ACTIVITY 1
Return the passage of the forum thread on Uber and wheelchair riders from "## Walkersm (Apr" up to and including "trying to avoid.".
ACTIVITY 2
Answer these questions from the forum thread on Uber and wheelchair riders:
(a) Which city is given as an example of one with a regulation requiring equal access for the disabled?
(b) How much does Walkersm say a modified vehicle to carry a wheelchair costs?
(c) What kind of lawsuit does drivingmisscrazy expect to come Uber's way?
ACTIVITY 3
Write the next part of the forum thread on Uber and wheelchair riders, picking up after its last line.
== GIVEN TEXT
As cabbie posted, the city gets the fee. As far as getting a pax needing a wheelchair accessible ride, Uber is rolling out UberAccess. I'm guessing any city that puts out a reg requiring equal access for the disabled (like Houston, for example) will get this. Doesn't mean as an UberX driver, you wouldn't get a ping from a disabled person, but that would be the service they would use.


----------



## chi1cabby (May 28, 2014)

And a friendly note to Uber.

Make this happen in every market voluntarily, or it will be shoved down your throat! The disabled are ONE segment of the populace that you don't wanna piss off! They will demonstrate by rolling in their wheelchairs and flinging themselves into a pile in front of your offices (that is if they can find your secret little offices)! Now that won't exactly make for good publicity, will it Nairi Hourdajian?


----------



## Walkersm (Apr 15, 2014)

Mikeydz said:


> Uber is rolling out UberAccess. I'm guessing any city that puts out a reg requiring equal access for the disabled (like Houston, for example) will get this.


But Mike, Uber Access is not accessible vehicles . As far as I could tell it is cursory driver training on interacting with the handicapped. Nice name to make it seem like Uber is doing something but until they sink $20K into a modified vehicle to carry a wheelchair they are not providing accessible services. That is what they are trying to avoid.


----------



## drivingmisscrazy (Aug 12, 2014)

So there is no official policy from Uber on wheelchair riders? And any penalty for cancelling their rides?

I see a HUGE ADA lawsuit coming Ubers way, if there isnt one already.


----------



## Mikeydz (Aug 20, 2014)
====
== STORED DATA
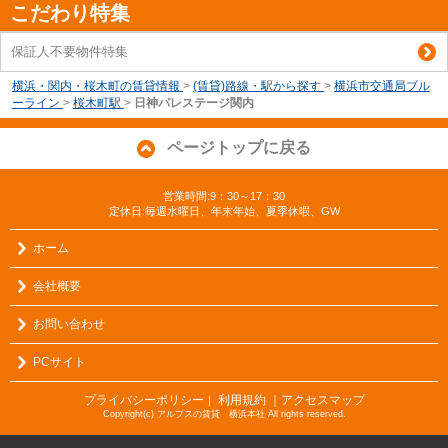
こだわり特集
保証人不要物件特集
横浜・関内・桜木町の賃貸情報
>
(賃貸)路線・駅から探す
>
横浜市交通局ブル
ーライン
>
桜木町駅
>
日神パレステージ関内
ページトップに戻る
営業時間:9：30～17：30
定休日:毎週水曜日、年末年始、夏季休暇、GW
ホーム
会社概要
お問い合わせ
PCサイト
プライバシーポリシー
利用規約
｜アクセスマップ
｜
Copyright(c) アルプスの賃貸 横浜本社 All rights reserved.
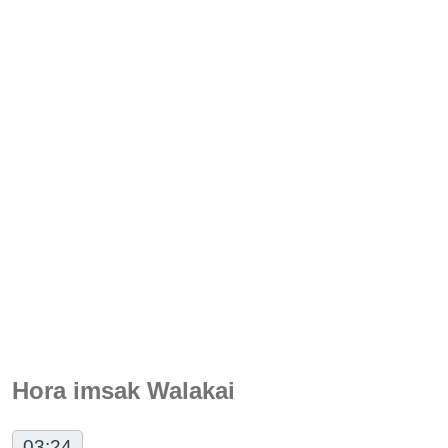
Hora imsak Walakai
03:24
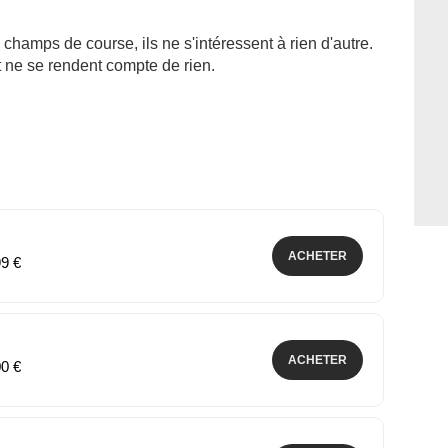
champs de course, ils ne s'intéressent à rien d'autre.
 ne se rendent compte de rien.
ACHETER
99 €
ACHETER
00 €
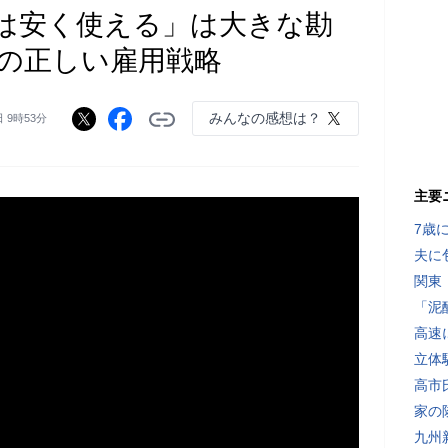
は安く使える」は大きな勘
の正しい雇用戦略
みんなの感想は？
日 9時53分
主要
7歳
夫に
関東
「泥
高速
立体
高市
家の
九州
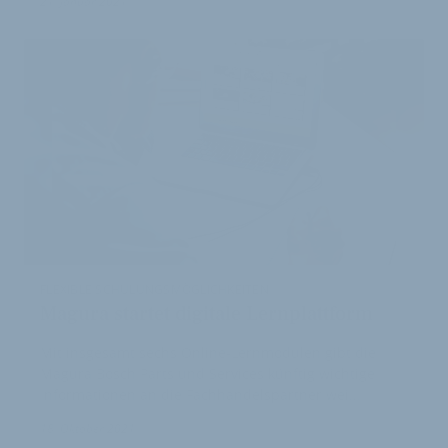
21. Januar 2021
FLEXIBLE SCHULUNGSMÖGLICHKEITEN
Magura startet digitale Lernplattform
Mit insgesamt sechs Online-Lernmodulen gibt die
Magura Bosch Parts und Services künftig wichtige
Informationen an die Fachhandelspartner wei…
18. Oktober 2021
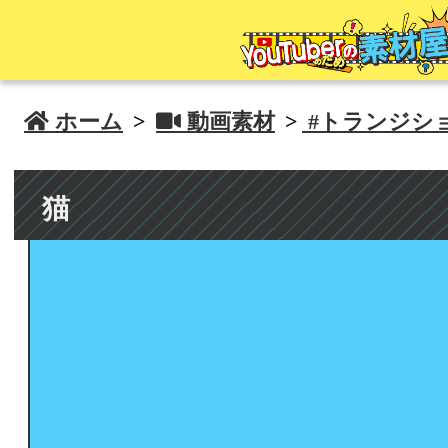
 ホーム
>
 動画素材
>
#トランジシ
猫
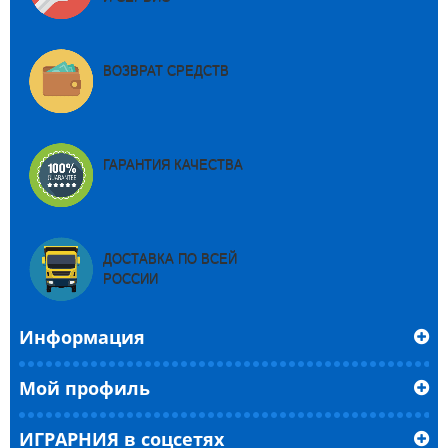
ВОЗВРАТ СРЕДСТВ
ГАРАНТИЯ КАЧЕСТВА
ДОСТАВКА ПО ВСЕЙ
РОССИИ
Информация
Мой профиль
ИГРАРНИЯ в соцсетях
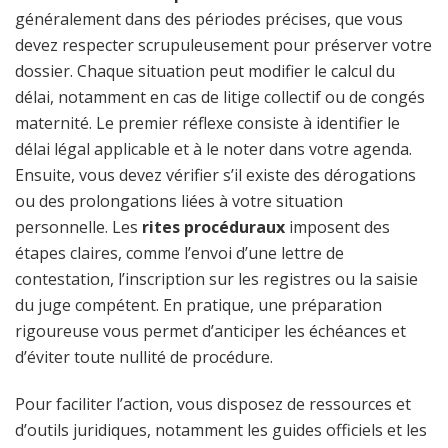
généralement dans des périodes précises, que vous
devez respecter scrupuleusement pour préserver votre
dossier. Chaque situation peut modifier le calcul du
délai, notamment en cas de litige collectif ou de congés
maternité. Le premier réflexe consiste à identifier le
délai légal applicable et à le noter dans votre agenda.
Ensuite, vous devez vérifier s’il existe des dérogations
ou des prolongations liées à votre situation
personnelle. Les
rites procéduraux
imposent des
étapes claires, comme l’envoi d’une lettre de
contestation, l’inscription sur les registres ou la saisie
du juge compétent. En pratique, une préparation
rigoureuse vous permet d’anticiper les échéances et
d’éviter toute nullité de procédure.
Pour faciliter l’action, vous disposez de ressources et
d’outils juridiques, notamment les guides officiels et les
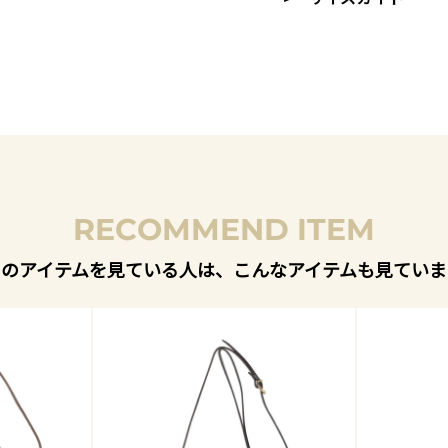
RECOMMEND ITEM
このアイテムを見ている人は、こんなアイテムも見ていま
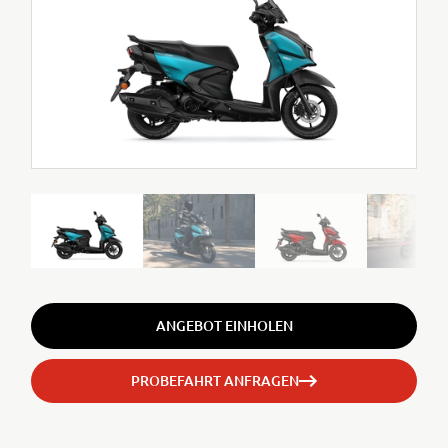
ANGEBOT EINHOLEN
PROBEFAHRT ANFRAGEN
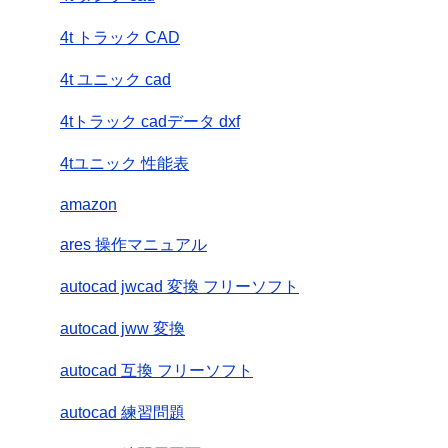
4t トラック CAD
4t ユニック cad
4tトラック cadデータ dxf
4tユニック 性能表
amazon
ares 操作マニュアル
autocad jwcad 変換 フリーソフト
autocad jww 変換
autocad 互換 フリーソフト
autocad 練習問題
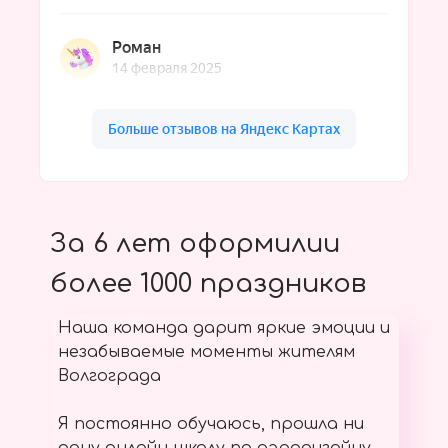
За 6 лет оформилии
более 1000 праздников
Наша команда дарит яркие эмоции и
незабываемые моменты жителям
Волгограда
Я постоянно обучаюсь, прошла ни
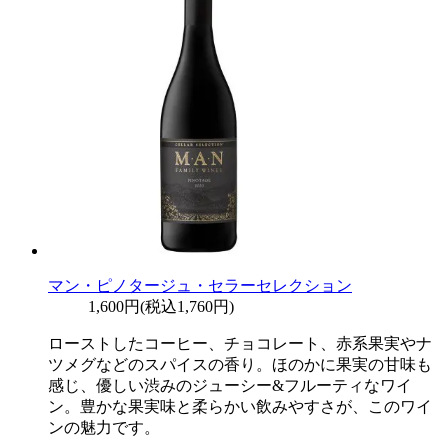
マン・ピノタージュ・セラーセレクション
1,600円(税込1,760円)
ローストしたコーヒー、チョコレート、赤系果実やナ
ツメグなどのスパイスの香り。ほのかに果実の甘味も
感じ、優しい渋みのジューシー&フルーティなワイ
ン。豊かな果実味と柔らかい飲みやすさが、このワイ
ンの魅力です。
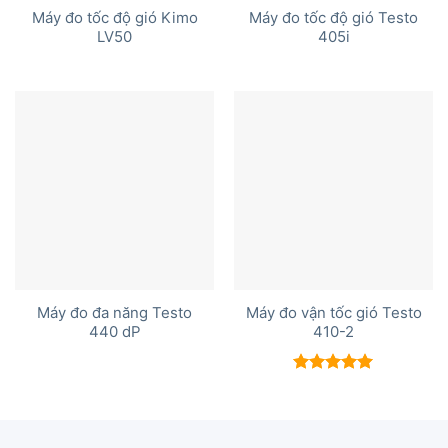
Máy đo tốc độ gió Kimo
Máy đo tốc độ gió Testo
LV50
405i
Máy đo đa năng Testo
Máy đo vận tốc gió Testo
440 dP
410-2
Được xếp
hạng
5.00
5 sao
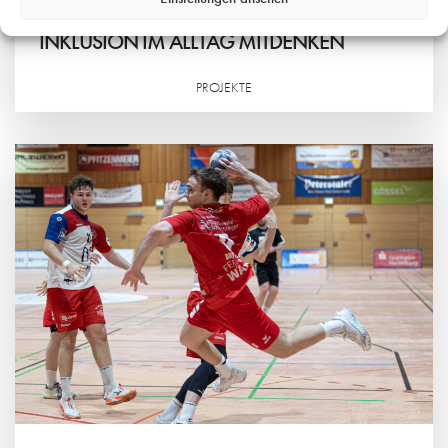
7. AUGUST 2026
INKLUSION IM ALLTAG MITDENKEN
PROJEKTE
Weiterlesen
====
WRITTEN ANSWER 1
## Walkersm (Apr 15, 2014)

Mikeydz said:


> Uber is rolling out UberAccess. I'm guessing any city that puts out a reg requiring equal access for the disabled (like Houston, for example) will get this.


But Mike, Uber Access is not accessible vehicles . As far as I could tell it is cursory driver training on interacting with the handicapped. Nice name to make it seem like Uber is doing something but until they sink $20K into a modified vehicle to carry a wheelchair they are not providing accessible services. That is what they are trying to avoid.

WRITTEN ANSWER 2
(a) Houston
(b) $20K
(c) A huge ADA lawsuit

WRITTEN ANSWER 3
Walkersm said:


> But Mike, Uber Access is not accessible vehicles . As far as I could tell it is cursory driver training on interacting with the handicapped. Nice name to make it seem like Uber is doing something but until they sink $20K into a modified vehicle to carry a wheelchair they are not providing accessible services. That is what they are trying to avoid.


True. I think as UberAssist is set up right now, it's more for show than anything else. If you go to pick up someone with a relatively mild disability, UberAccess (or any UberVariant for that matter) should be able to handle it. But if you show up and Stephen Hawking is waiting for a pick up, it would make for an interesting discussion on physics, but being equipped to give him a ride would be out of the question.

Right now, unless Uber does something with no commission, or subsidies to offset the cost of equipping a subset of drivers to be able to handle any disabled passenger that might submit a request, it's gonna be hard for any individual driver to justify the cost of using a vehicle equipped for such a service.


----------



## Guest (Sep 10, 2014)

Mikeydz said:


> True. I think as UberAssist is set up right now, it's more for show than anything else. If you go to pick up someone with a relatively mild disability, UberAccess (or any UberVariant for that matter) should be able to handle it. But if you show up and Stephen Hawking is waiting for a pick up, it would make for an interesting discussion on physics, but being equipped to give him a ride would be out of the question.
> 
> Right now, unless Uber does something with no commission, or subsidies to offset the cost of equipping a subset of drivers to be able to handle any disabled passenger that might submit a request, it's gonna be hard for any individual driver to justify the cost of using a vehicle equipped for such a service.


Umm, there would be like a paradox about what type of vehicle should be used. On one side Uber forbids using any type of minivan for UberX. And as far as I know, wheelchair lifting equipped vehicles are essentially minivans and full size vans. So if a driver provided that service it sounds like he would only be allowed to get pings from disabled passengers, no regular UberX trips. As opposed to drivers that currently offer UberFamily, who are allowed and frequently take regular UberX pings. They just put the carseat in the trunk.


----------



## Former Yellow Driver (Sep 5, 2014)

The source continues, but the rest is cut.